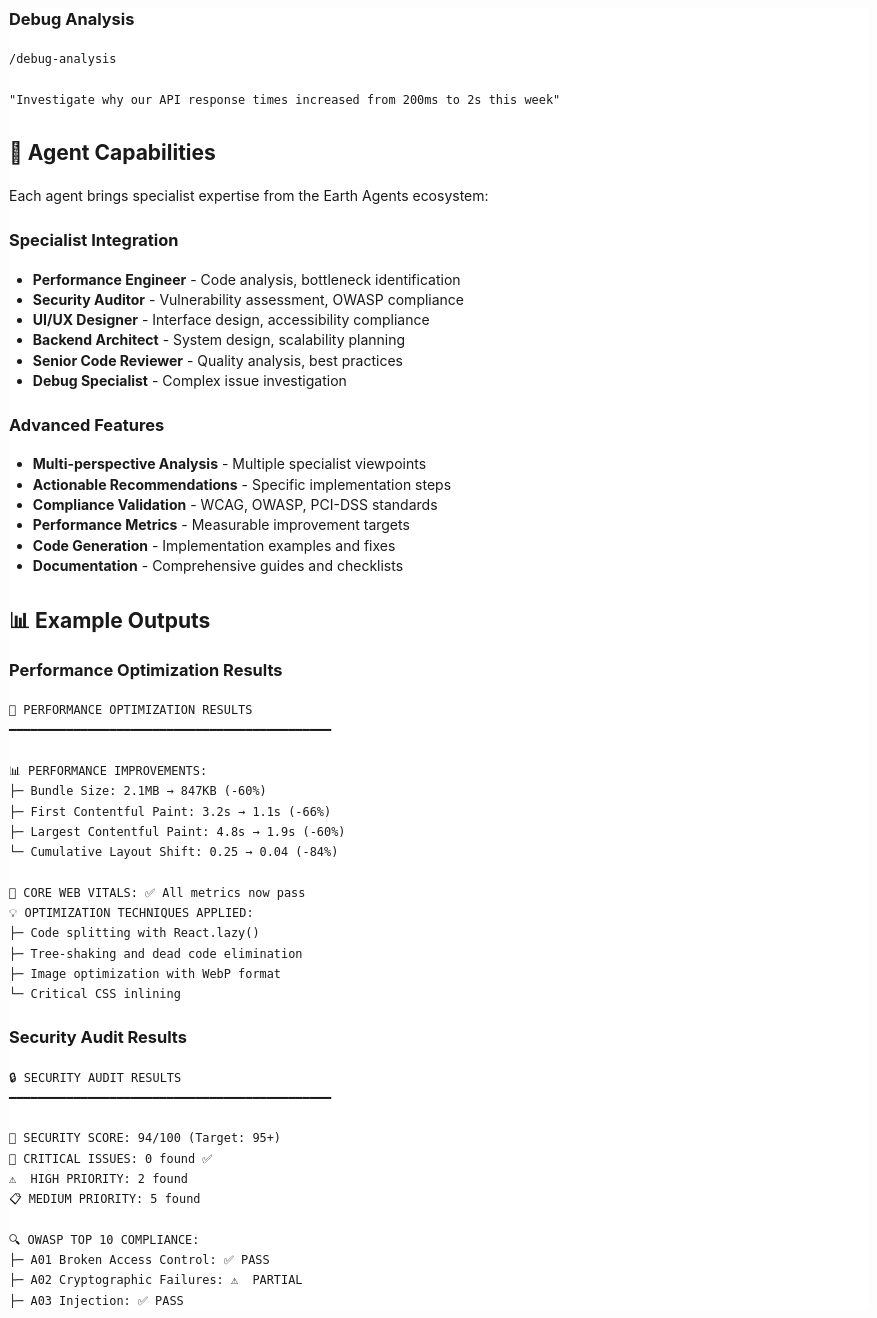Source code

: ### Debug Analysis
```
/debug-analysis

"Investigate why our API response times increased from 200ms to 2s this week"
```

## 🎯 Agent Capabilities

Each agent brings specialist expertise from the Earth Agents ecosystem:

### Specialist Integration
- **Performance Engineer** - Code analysis, bottleneck identification
- **Security Auditor** - Vulnerability assessment, OWASP compliance  
- **UI/UX Designer** - Interface design, accessibility compliance
- **Backend Architect** - System design, scalability planning
- **Senior Code Reviewer** - Quality analysis, best practices
- **Debug Specialist** - Complex issue investigation

### Advanced Features
- **Multi-perspective Analysis** - Multiple specialist viewpoints
- **Actionable Recommendations** - Specific implementation steps
- **Compliance Validation** - WCAG, OWASP, PCI-DSS standards
- **Performance Metrics** - Measurable improvement targets
- **Code Generation** - Implementation examples and fixes
- **Documentation** - Comprehensive guides and checklists

## 📊 Example Outputs

### Performance Optimization Results
```
🚀 PERFORMANCE OPTIMIZATION RESULTS
━━━━━━━━━━━━━━━━━━━━━━━━━━━━━━━━━━━━━━━━━━━━━

📊 PERFORMANCE IMPROVEMENTS:
├─ Bundle Size: 2.1MB → 847KB (-60%)
├─ First Contentful Paint: 3.2s → 1.1s (-66%)
├─ Largest Contentful Paint: 4.8s → 1.9s (-60%)
└─ Cumulative Layout Shift: 0.25 → 0.04 (-84%)

🎯 CORE WEB VITALS: ✅ All metrics now pass
💡 OPTIMIZATION TECHNIQUES APPLIED:
├─ Code splitting with React.lazy()
├─ Tree-shaking and dead code elimination
├─ Image optimization with WebP format
└─ Critical CSS inlining
```

### Security Audit Results
```
🔒 SECURITY AUDIT RESULTS
━━━━━━━━━━━━━━━━━━━━━━━━━━━━━━━━━━━━━━━━━━━━━

🎯 SECURITY SCORE: 94/100 (Target: 95+)
🚨 CRITICAL ISSUES: 0 found ✅
⚠️  HIGH PRIORITY: 2 found
📋 MEDIUM PRIORITY: 5 found

🔍 OWASP TOP 10 COMPLIANCE:
├─ A01 Broken Access Control: ✅ PASS
├─ A02 Cryptographic Failures: ⚠️  PARTIAL
├─ A03 Injection: ✅ PASS
```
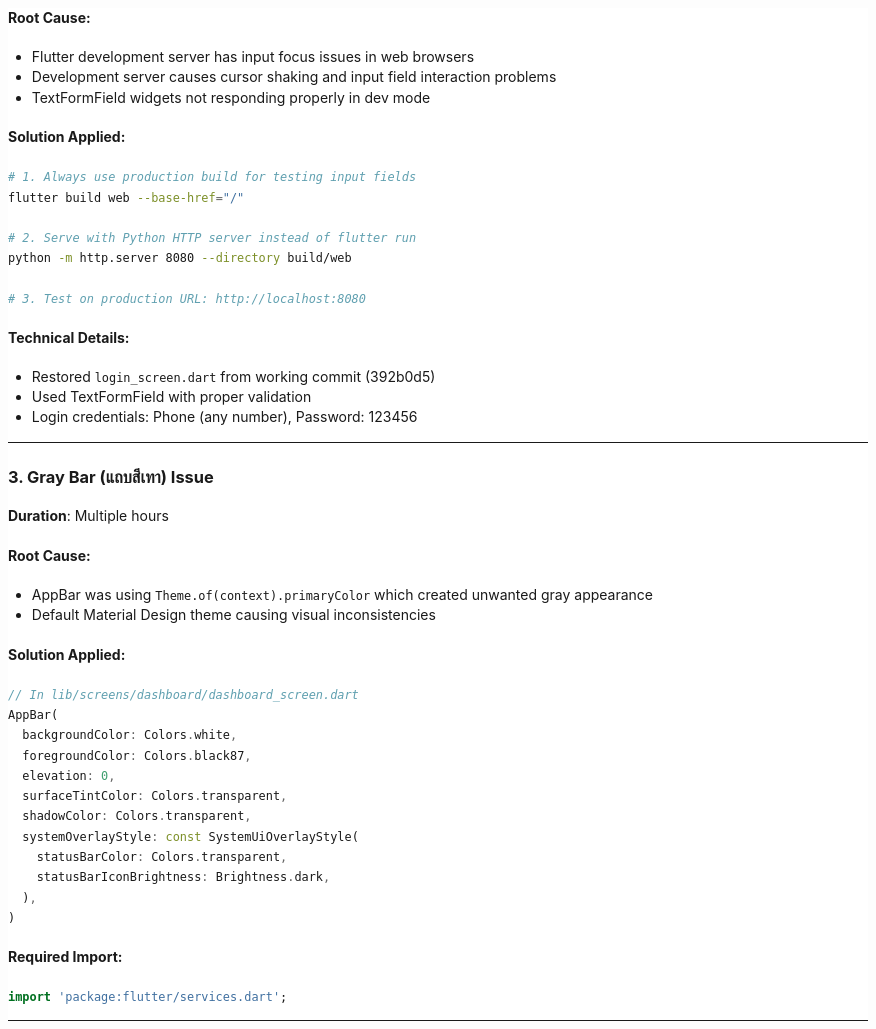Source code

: #### Root Cause:
- Flutter development server has input focus issues in web browsers
- Development server causes cursor shaking and input field interaction problems
- TextFormField widgets not responding properly in dev mode

#### Solution Applied:
```bash
# 1. Always use production build for testing input fields
flutter build web --base-href="/"

# 2. Serve with Python HTTP server instead of flutter run
python -m http.server 8080 --directory build/web

# 3. Test on production URL: http://localhost:8080
```

#### Technical Details:
- Restored `login_screen.dart` from working commit (392b0d5)
- Used TextFormField with proper validation
- Login credentials: Phone (any number), Password: 123456

---

### 3. Gray Bar (แถบสีเทา) Issue
**Duration**: Multiple hours

#### Root Cause:
- AppBar was using `Theme.of(context).primaryColor` which created unwanted gray appearance
- Default Material Design theme causing visual inconsistencies

#### Solution Applied:
```dart
// In lib/screens/dashboard/dashboard_screen.dart
AppBar(
  backgroundColor: Colors.white,
  foregroundColor: Colors.black87,
  elevation: 0,
  surfaceTintColor: Colors.transparent,
  shadowColor: Colors.transparent,
  systemOverlayStyle: const SystemUiOverlayStyle(
    statusBarColor: Colors.transparent,
    statusBarIconBrightness: Brightness.dark,
  ),
)
```

#### Required Import:
```dart
import 'package:flutter/services.dart';
```

---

========

● Aim of the task
Among the lines above, find those holding "Contentful" and copy each one.

● Written response
├─ First Contentful Paint: 3.2s → 1.1s (-66%)
├─ Largest Contentful Paint: 4.8s → 1.9s (-60%)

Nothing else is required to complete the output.